Das – der Wahrheit Freier? Nicht still, starr, glatt, kalt, Zum Bilde worden, Zur Gottes-Säule, Nicht aufgestellt vor Tempeln, Eines Gottes Thürwart: Nein! Feindselig solchen Wahrheits-Standbildern, In jeder Wildniss heimischer als vor Tempeln, Voll Katzen-Muthwillens, Durch jedes Fenster springend Husch! in jeden Zufall, Jedem Urwalde zuschnüffelnd, Süchtig-sehnsüchtig zuschnüffelnd, Dass du in Urwäldern Unter buntgefleckten Raubthieren Sündlich-gesund und bunt und schön liefest, Mit lüsternen Lefzen, Selig-höhnisch, selig-höllisch, selig-blutgierig, Raubend, schleichend, lügend liefest: –
Oder, dem Adler gleich, der lange, Lange starr in Abgründe blickt, In seine Abgründe: – – Oh wie sie sich hier hinab, Hinunter, hinein, In immer tiefere Tiefen ringeln! – Dann, Plötzlich, geraden Zugs, Gezückten Flugs, Auf Lämmer stossen, Jach hinab, heisshungrig, Nach Lämmern lüstern, Gram allen Lamms-Seelen, Grimmig-gram Allem, was blickt Schafmässig, lammäugig, krauswollig, Grau, mit Lamms-Schafs-Wohlwollen!

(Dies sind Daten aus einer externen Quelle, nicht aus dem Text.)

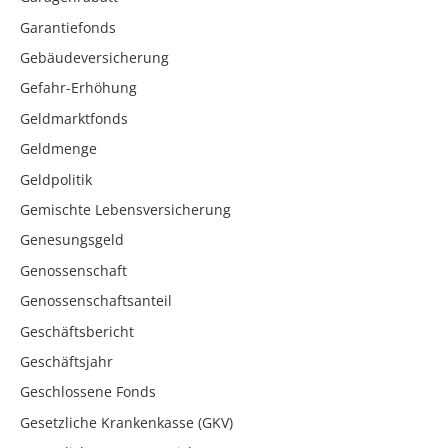
Garantiefonds
Gebäudeversicherung
Gefahr-Erhöhung
Geldmarktfonds
Geldmenge
Geldpolitik
Gemischte Lebensversicherung
Genesungsgeld
Genossenschaft
Genossenschaftsanteil
Geschäftsbericht
Geschäftsjahr
Geschlossene Fonds
Gesetzliche Krankenkasse (GKV)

Also Adlerhaft, pantherhaft Sind des Dichters Sehnsüchte, Sind deine Sehnsüchte unter tausend Larven, Du Narr! Du Dichter!

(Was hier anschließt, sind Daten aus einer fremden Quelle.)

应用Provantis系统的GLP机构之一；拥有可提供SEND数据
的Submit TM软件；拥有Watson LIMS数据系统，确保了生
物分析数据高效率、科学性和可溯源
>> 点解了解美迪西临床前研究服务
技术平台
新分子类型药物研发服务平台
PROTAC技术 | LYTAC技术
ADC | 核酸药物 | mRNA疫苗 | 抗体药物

Der du den Menschen schautest So Gott als Schaf –: Den Gott zerreissen im Menschen Wie das Schaf im Menschen, Und zerreisend lachen –
Das, Das ist deine Seligkeit! Eines Panthers und Adlers Seligkeit! Eines Dichters und Narren Seligkeit!« – –
Bei abgehellter Luft, Wenn schon des Monds Sichel Grün zwischen Purpurröthen Und neidisch hinschleicht: – dem Tage feind, Mit jedem Schritte heimlich An Rosen-Hängematten Hinsichelnd, bis sie sinken, Nacht-abwärts blass hinabsinken:
So sank ich selber einstmals Aus meinem Wahrheits-Wahnsinne, Aus meinen Tages-Sehnsüchten, Des Tages müde, krank vom Lichte, – sank abwärts, abendwärts, schattenwärts: Von Einer Wahrheit Verbrannt und durstig: – gedenkst du noch, gedenkst du, heisses Herz, Wie da du durstetest? – Dass ich verbannt sei Von aller Wahrheit, Nur Narr! Nur Dichter!